Mediation ist immer freiwillig
Mediation ist immer nur auf freiwilliger Basis möglich. Als Arbeitgeber/in können Sie Ihre Mitarbeiter /innen nicht dazu zwingen. Sie können sie aber darauf hinweisen, dass Sie den Streit auf Dauer nicht mehr dulden und ggf. arbeitsrechtliche Schritte unternehmen. Sie könnten z. B. eine/n der Mitarbeitenden versetzen oder in letzter Konsequenz auch beide Arbeitnehmer/innen kündigen. Wenn eine/r der streitenden Mitarbeitenden die Kündigung des anderen fordert, spricht man juristisch von einer Druckkündigung. Welche Möglichkeiten Sie in diesem Fall haben, erklärt der Virchowbund in einem eigenen Beitrag.
So funktioniert die Mediation
Das Mediationsverfahren läuft in 5 Schritten ab.
- Die/der Mediator/in erklärt den Ablauf der Mediation und die Parteien schließen eine Mediationsvereinbarung.

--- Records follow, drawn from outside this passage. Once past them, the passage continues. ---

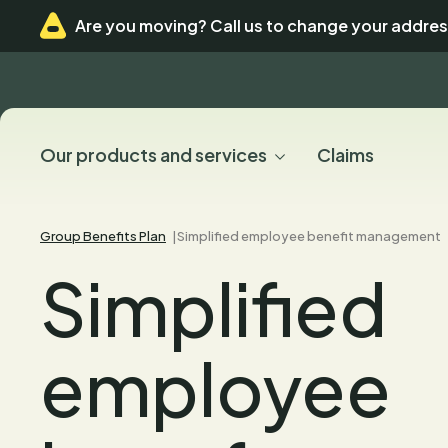
Skip
Skip
Are you moving? Call us to change your addres
to
to
menu
content
Our products and services
Claims
Group Benefits Plan
Simplified employee benefit management
Simplified
employee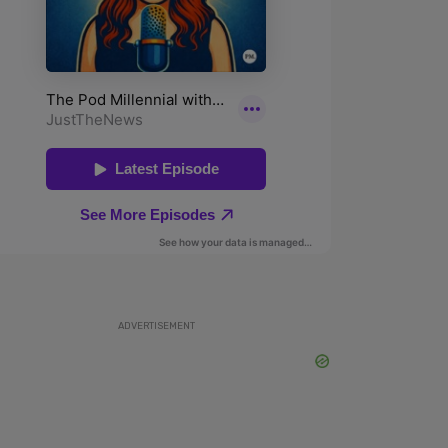
ADVERTISEMENT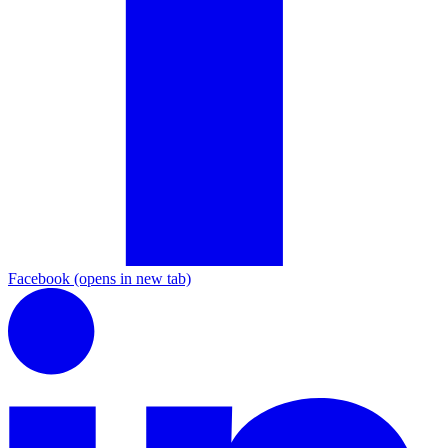
Facebook
(opens in new tab)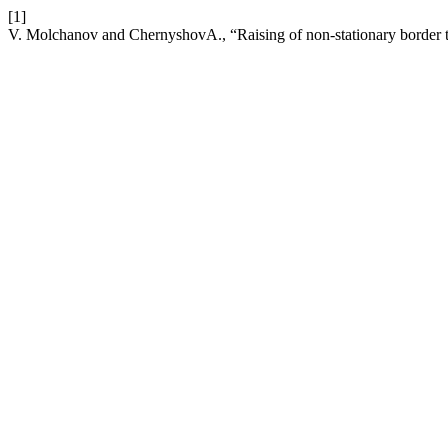
[1]
V. Molchanov and ChernyshovА., “Raising of non-stationary border tas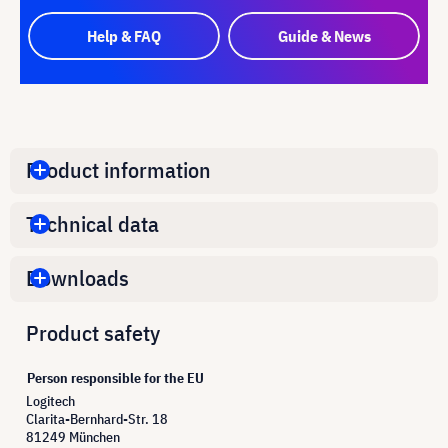
Help & FAQ
Guide & News
Product information
Technical data
Downloads
Product safety
Person responsible for the EU
Logitech
Clarita-Bernhard-Str. 18
81249 München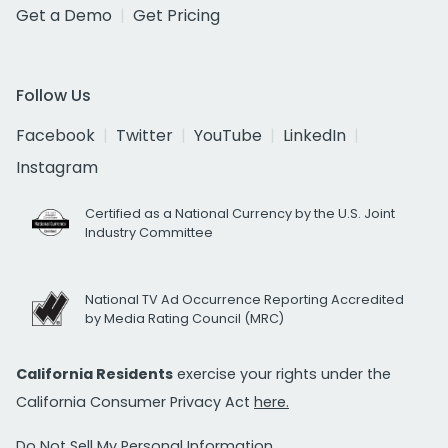
Get a Demo
Get Pricing
Follow Us
Facebook
Twitter
YouTube
LinkedIn
Instagram
Certified as a National Currency by the U.S. Joint
Industry Committee
National TV Ad Occurrence Reporting Accredited
by Media Rating Council (MRC)
California Residents
exercise your rights under the
California Consumer Privacy Act
here.
Do Not Sell My Personal Information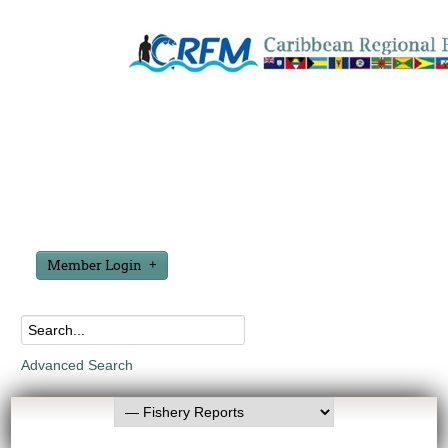
Member Login
Advanced Search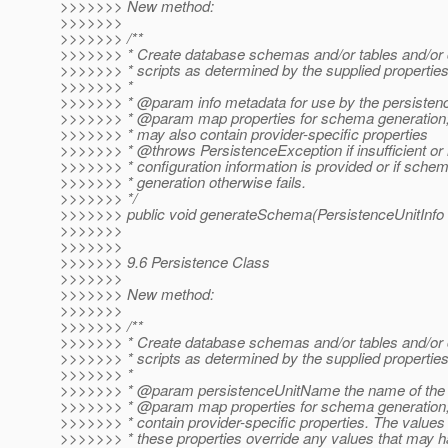
>>>>>>> New method:
>>>>>>>
>>>>>>> /**
>>>>>>> * Create database schemas and/or tables and/or
>>>>>>> * scripts as determined by the supplied propertie
>>>>>>> *
>>>>>>> * @param info metadata for use by the persistenc
>>>>>>> * @param map properties for schema generation;
>>>>>>> * may also contain provider-specific properties
>>>>>>> * @throws PersistenceException if insufficient or 
>>>>>>> * configuration information is provided or if sche
>>>>>>> * generation otherwise fails.
>>>>>>> */
>>>>>>> public void generateSchema(PersistenceUnitInfo 
>>>>>>>
>>>>>>>
>>>>>>> 9.6 Persistence Class
>>>>>>>
>>>>>>> New method:
>>>>>>>
>>>>>>> /**
>>>>>>> * Create database schemas and/or tables and/or
>>>>>>> * scripts as determined by the supplied propertie
>>>>>>> *
>>>>>>> * @param persistenceUnitName the name of the p
>>>>>>> * @param map properties for schema generation;
>>>>>>> * contain provider-specific properties. The values 
>>>>>>> * these properties override any values that may 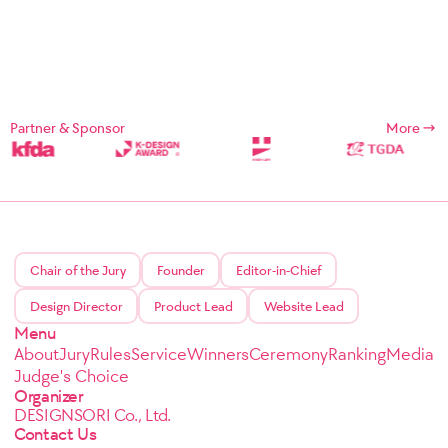
Partner & Sponsor
More
Chair of the Jury
Founder
Editor-in-Chief
Design Director
Product Lead
Website Lead
Menu
About
Jury
Rules
Service
Winners
Ceremony
Ranking
Media
Judge's Choice
Organizer
DESIGNSORI Co., Ltd.
Contact Us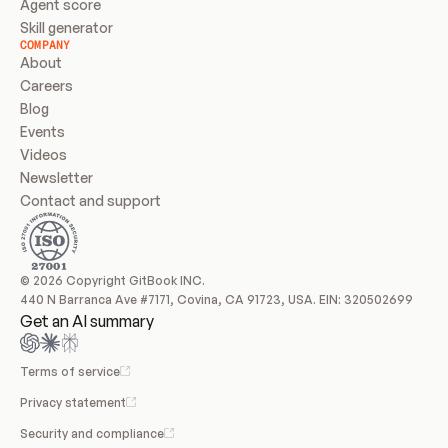
Agent score
Skill generator
COMPANY
About
Careers
Blog
Events
Videos
Newsletter
Contact and support
© 2026 Copyright GitBook INC.
440 N Barranca Ave #7171, Covina, CA 91723, USA. EIN: 320502699
Get an AI summary
Terms of service
Privacy statement
Security and compliance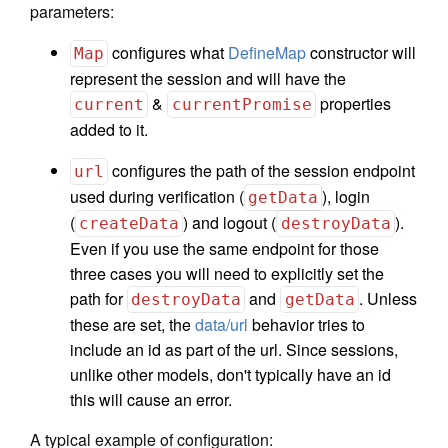
parameters:
configures what
DefineMap
constructor will
Map
represent the session and will have the
&
properties
current
currentPromise
added to it.
configures the path of the session endpoint
url
used during verification (
), login
getData
(
) and logout (
).
createData
destroyData
Even if you use the same endpoint for those
three cases you will need to explicitly set the
path for
and
. Unless
destroyData
getData
these are set, the
data/url
behavior tries to
include an id as part of the url. Since sessions,
unlike other models, don't typically have an id
this will cause an error.
A typical example of configuration: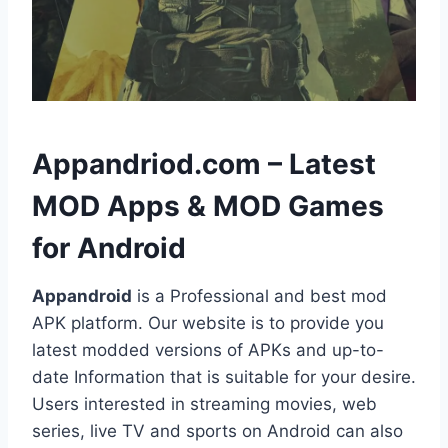
h
Appandriod.com – Latest
MOD Apps & MOD Games
for Android
Appandroid
is a Professional and best mod
APK platform. Our website is to provide you
latest modded versions of APKs and up-to-
date Information that is suitable for your desire.
Users interested in streaming movies, web
series, live TV and sports on Android can also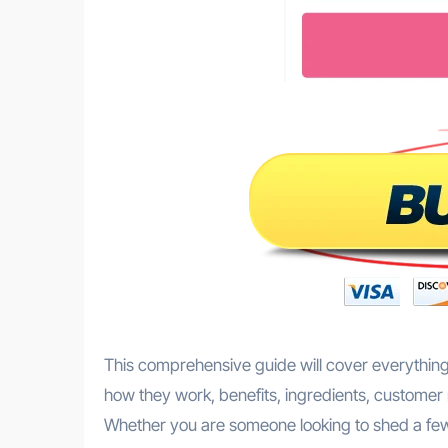
This comprehensive guide will cover everything
how they work, benefits, ingredients, customer 
Whether you are someone looking to shed a few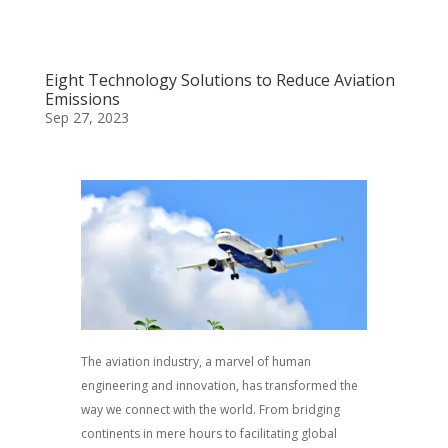
Eight Technology Solutions to Reduce Aviation
Emissions
Sep 27, 2023
The aviation industry, a marvel of human
engineering and innovation, has transformed the
way we connect with the world. From bridging
continents in mere hours to facilitating global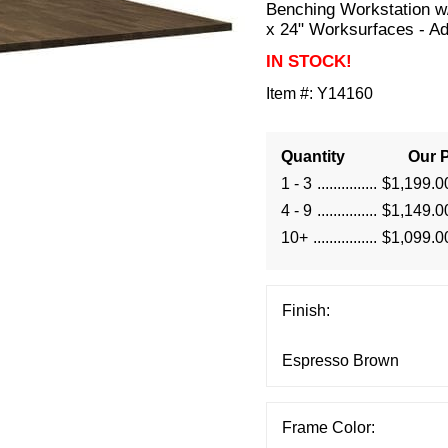
Benching Workstation w
x 24" Worksurfaces - A
IN STOCK!
Item #:
Y14160
Quantity
Our P
1 - 3
$1,199.0
4 - 9
$1,149.0
10+
$1,099.0
Finish:
Frame Color: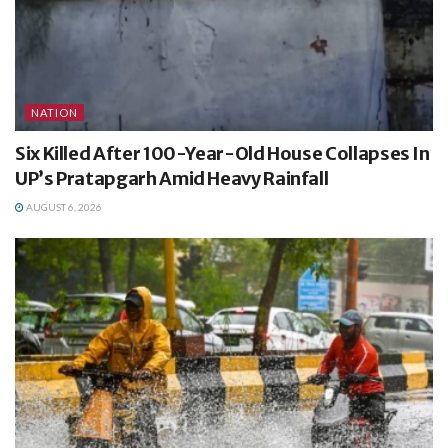
NATION
Six Killed After 100-Year-Old House Collapses In
UP’s Pratapgarh Amid Heavy Rainfall
AUGUST 6, 2026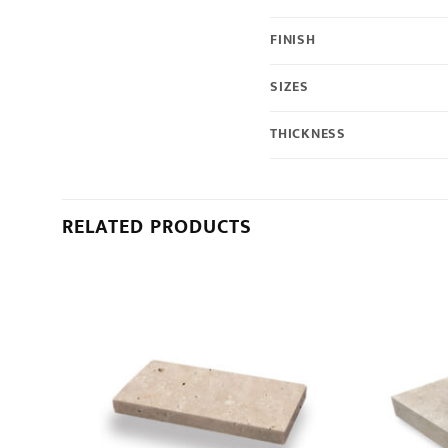
FINISH
SIZES
THICKNESS
RELATED PRODUCTS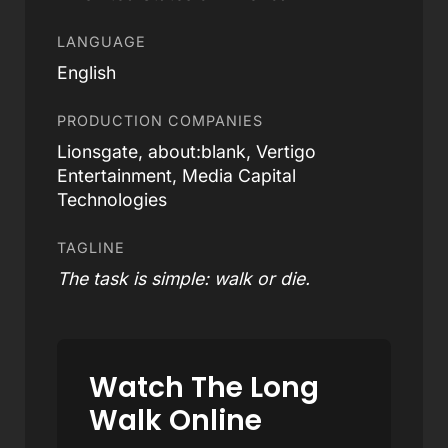
LANGUAGE
English
PRODUCTION COMPANIES
Lionsgate, about:blank, Vertigo
Entertainment, Media Capital
Technologies
TAGLINE
The task is simple: walk or die.
Watch The Long
Walk Online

- Die Betroffenen schildern die Ausgangssituation, also Konfliktpunkte und Themen, bei denen sie aneinandergeraten.
- Beide Seiten erörtern ihre Standpunkte und Perspektiven.
Die Konfliktparteien erarbeiten eine Problemlösung und schließen mithilfe der Mediatorin bzw. des Mediators einen Kompromiss.
Die Betroffenen einigen sich und vereinbaren das weitere Vorgehen schriftlich.
Die Mediation hat großes Potenzial, einen Streit endgültig und für beide Seiten zufriedenstellen beizulegen. Statistische Erhebungen gehen von einer Erfolgsquote von rund 80 Prozent aus.